Higher Education Executive, Ben Corpus, on How Covid Learning Gaps Will Be Revealed
In March of 2020, schools shut down across the country and moved to distance learning on the fly. Given it was accompanied by a recession, lost jobs, social isolation, and racial strife resulting in protests across America, education took a back seat.
Dr. Ben Corpus is a higher education executive with more than 24 years of proven enrollment management, strategic planning, diversity, and student affairs experience in several unique colleges and universities.
In this article, Dr. Corpus comments on how the residual effects of the Covid-19 pandemic are revealing significant learning gaps in the U.S. education system, thus shedding a much-needed spotlight on academic morass.
The Dire Reality
During the first half of 2020, absenteeism in schools was rampant. Not being on task, specifically in math, leads to decreased achievement, stunted progress to the next level, and lower grades. Studies have proven that when there is no attendance, there is no progress. For example, eighth-grade performance, as measured by grades, dropped significantly as the number of days missed increased dramatically.
The impact beyond the eighth grade is dire. According to McKinsey, high school dropout rates are predicted to increase to about 232,000 students in grades 9 to 11, particularly among low-income students due to Covid.
While many schools provide grade forgiveness of all sorts, parents and students should know long-term excellence and progress can't rely strictly on a hand-out.
We need you, and you can't fake it. The skills required for crucial in-demand careers require a steady progression of building blocks, specifically in math.
The building blocks aren't just courses to check-off; they include personal cognitive development and math fluency that comes only with regular practice, some trial and error, and intellectual grit. A student's part in actively getting back on track can't be underestimated.
Over the next decade, tech jobs will sky-rocket by 15%, far better than the projected overall U.S. employment job growth. Approximately 70% of U.S. employers have a tech talent shortage and rank engineers, cybersecurity experts, network administrators, computer scientists, and IT support as the top five job types that are the most difficult to hire.
Stop Wasting Time
Now is the time to use those extra hours found not commuting, hanging out at fast-food joints, or, sadly, working that part-time job. The variety of online learning options are easy to find, and many have only improved over the last year.
Content may be Googlebiquitous (your welcome), but you'll make the most progress through human interactions and learning from people who can give you direct feedback on your progress, or lack thereof.
Find experts and talk through your specific academic gaps to jolt you back in place, resolve the concepts that have had a death-grip on your progress, or simply to catapult you to a higher grade that will not only jump you to the next level but will help prepare you for that job-in-waiting.
One specific place to turn as a high school or college student is Knack. This innovative company developed an online platform that I would call the Uber for learning. It takes you where you want to go, when you want to go, by "drivers" who've been in your seat and are almost expert in content.
University Students Give Back
Florida Polytechnic University embarked on the first in-person, online math-talent-for-hire in Florida by connecting with AP calculus teachers to help their students catch-up and get ahead. University students, well on their way past Calc III to discrete math and differential equations, provided evening and weekend online sessions with high school students to fill gaps, help with homework, prepare them for exams and connect on a critically important element of learning: to have face-to-face conversations with peers.

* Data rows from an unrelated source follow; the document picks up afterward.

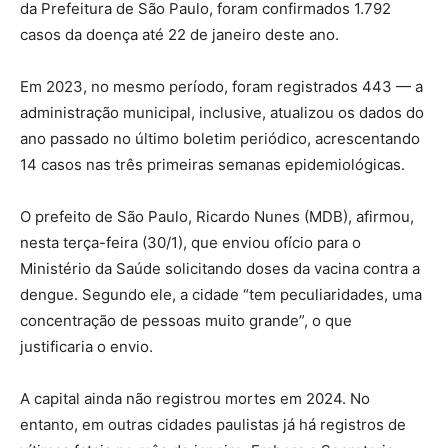
da Prefeitura de São Paulo, foram confirmados 1.792
casos da doença até 22 de janeiro deste ano.
Em 2023, no mesmo período, foram registrados 443 — a
administração municipal, inclusive, atualizou os dados do
ano passado no último boletim periódico, acrescentando
14 casos nas três primeiras semanas epidemiológicas.
O prefeito de São Paulo, Ricardo Nunes (MDB), afirmou,
nesta terça-feira (30/1), que enviou ofício para o
Ministério da Saúde solicitando doses da vacina contra a
dengue. Segundo ele, a cidade “tem peculiaridades, uma
concentração de pessoas muito grande”, o que
justificaria o envio.
A capital ainda não registrou mortes em 2024. No
entanto, em outras cidades paulistas já há registros de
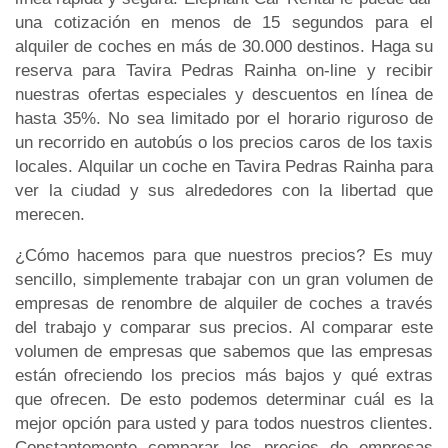
una cotización en menos de 15 segundos para el
alquiler de coches en más de 30.000 destinos. Haga su
reserva para Tavira Pedras Rainha on-line y recibir
nuestras ofertas especiales y descuentos en línea de
hasta 35%. No sea limitado por el horario riguroso de
un recorrido en autobús o los precios caros de los taxis
locales. Alquilar un coche en Tavira Pedras Rainha para
ver la ciudad y sus alrededores con la libertad que
merecen.
¿Cómo hacemos para que nuestros precios? Es muy
sencillo, simplemente trabajar con un gran volumen de
empresas de renombre de alquiler de coches a través
del trabajo y comparar sus precios. Al comparar este
volumen de empresas que sabemos que las empresas
están ofreciendo los precios más bajos y qué extras
que ofrecen. De esto podemos determinar cuál es la
mejor opción para usted y para todos nuestros clientes.
Constantemente comparar los precios de empresas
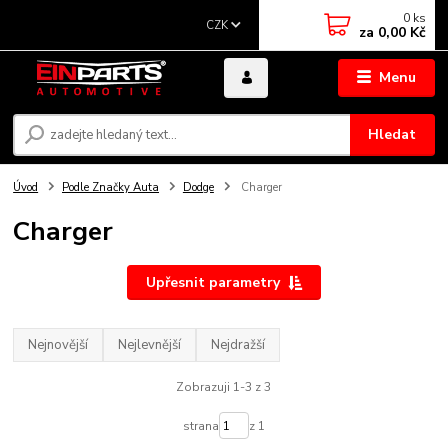
0
ks
CZK
za
0,00 Kč
Menu
Hledat
Úvod
Podle Značky Auta
Dodge
Charger
Charger
Upřesnit parametry
Nejnovější
Nejlevnější
Nejdražší
Zobrazuji 1-3 z 3
strana
z 1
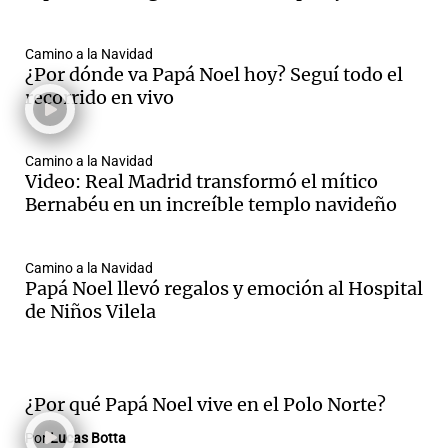
Camino a la Navidad
¿Por dónde va Papá Noel hoy? Seguí todo el
recorrido en vivo
Camino a la Navidad
Video: Real Madrid transformó el mítico
Bernabéu en un increíble templo navideño
Camino a la Navidad
Papá Noel llevó regalos y emoción al Hospital
de Niños Vilela
¿Por qué Papá Noel vive en el Polo Norte?
Por
Lucas Botta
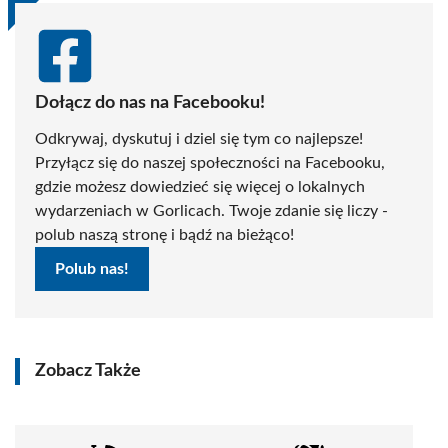
Dołącz do nas na Facebooku!
Odkrywaj, dyskutuj i dziel się tym co najlepsze!
Przyłącz się do naszej społeczności na Facebooku,
gdzie możesz dowiedzieć się więcej o lokalnych
wydarzeniach w Gorlicach. Twoje zdanie się liczy -
polub naszą stronę i bądź na bieżąco!
Polub nas!
Zobacz Także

These outfits and opportunities are available in many forms, with many students. College and high school students are anxious to connect, to help, to give back, and to share their love of learning and their recognition of the relevance of math.
Florida Poly students are fully aware that not only are tomorrow's jobs waiting for them, but their capacity to make a difference, innovate and advance society rests with them.
If your son or daughter, or you are in school, no matter what grade, you must actively engage right now in additional face-to-face connections that will challenge, support, and guide you toward mathematical proficiency, from student peers who are ready and willing to share their love of math.
About Ben Corpus
Ben Corpus is a higher education executive and consultant with more than 20 years of proven admissions, financial aid, strategic planning, diversity, and student affairs experience. Currently, Dr. Corpus is the Vice Provost for Enrollment at Florida Polytechnic University, Florida's most selective public STEM university. He was also Vice Provost for Enrollment Management at the University of Texas at Austin, Vice President for Enrollment Management & Student Affairs at Baruch College, Vice President for Enrollment and Student Affairs at Hostos Community College, and Chief of Staff to the President at Plattsburgh State University.